What the task requires.
For the records that follow, work out how many lines include "Looking" and give only that count.

Entries supplied.
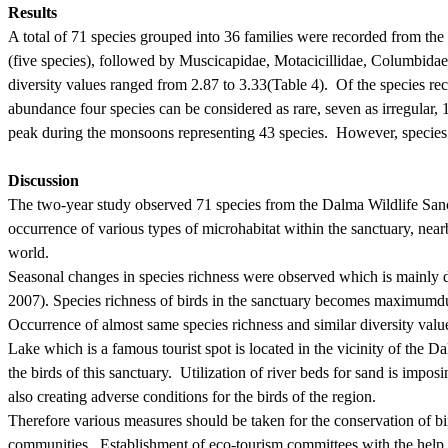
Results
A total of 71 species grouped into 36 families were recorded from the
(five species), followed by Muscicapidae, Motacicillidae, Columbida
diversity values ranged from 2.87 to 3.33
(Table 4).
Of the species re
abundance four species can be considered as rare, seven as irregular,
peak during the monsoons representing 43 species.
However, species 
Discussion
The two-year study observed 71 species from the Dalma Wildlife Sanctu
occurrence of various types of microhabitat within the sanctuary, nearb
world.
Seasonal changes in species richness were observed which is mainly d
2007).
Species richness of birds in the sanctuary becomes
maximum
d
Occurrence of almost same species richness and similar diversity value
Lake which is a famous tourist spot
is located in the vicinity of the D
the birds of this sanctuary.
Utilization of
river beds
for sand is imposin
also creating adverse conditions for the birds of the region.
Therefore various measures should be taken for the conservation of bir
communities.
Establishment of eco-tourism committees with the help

* * *

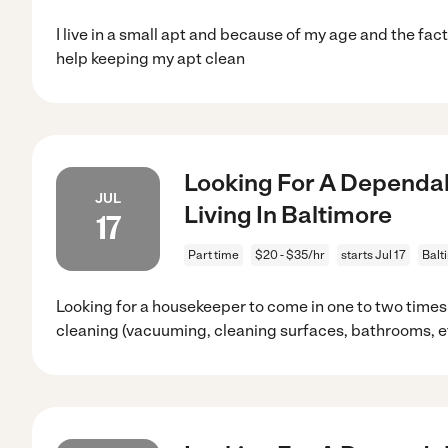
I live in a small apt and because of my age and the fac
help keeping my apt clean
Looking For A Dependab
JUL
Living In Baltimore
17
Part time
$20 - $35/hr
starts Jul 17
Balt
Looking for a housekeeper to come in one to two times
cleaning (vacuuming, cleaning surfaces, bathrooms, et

Task answer.
2